> **EXERCISE REQUIREMENTS**
The entries shown here must be retyped in full, with no pictures included.

Start of DATA LISTING

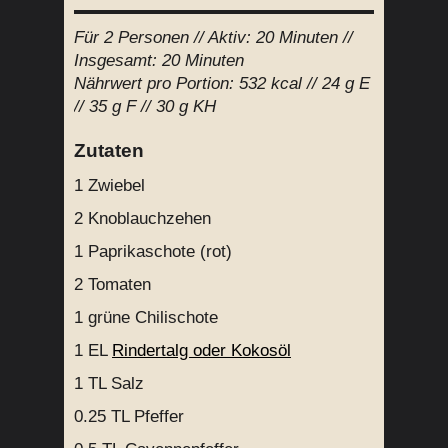
Für
2 Personen
// Aktiv:
20 Minuten //
Insgesamt:
20 Minuten
Nährwert
pro Portion
:
532
kcal //
24
g E
//
35
g F //
30
g KH
Zutaten
1
Zwiebel
2
Knoblauchzehen
1
Paprikaschote (rot)
2
Tomaten
1
grüne Chilischote
1 EL
Rindertalg oder Kokosöl
1 TL
Salz
0.25 TL
Pfeffer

End of DATA LISTING

> **EXERCISE OUTPUT**
Für
2 Personen
// Aktiv:
20 Minuten //
Insgesamt:
20 Minuten
Nährwert
pro Portion
:
532
kcal //
24
g E
//
35
g F //
30
g KH
Zutaten
1
Zwiebel
2
Knoblauchzehen
1
Paprikaschote (rot)
2
Tomaten
1
grüne Chilischote
1 EL
Rindertalg oder Kokosöl
1 TL
Salz
0.25 TL
Pfeffer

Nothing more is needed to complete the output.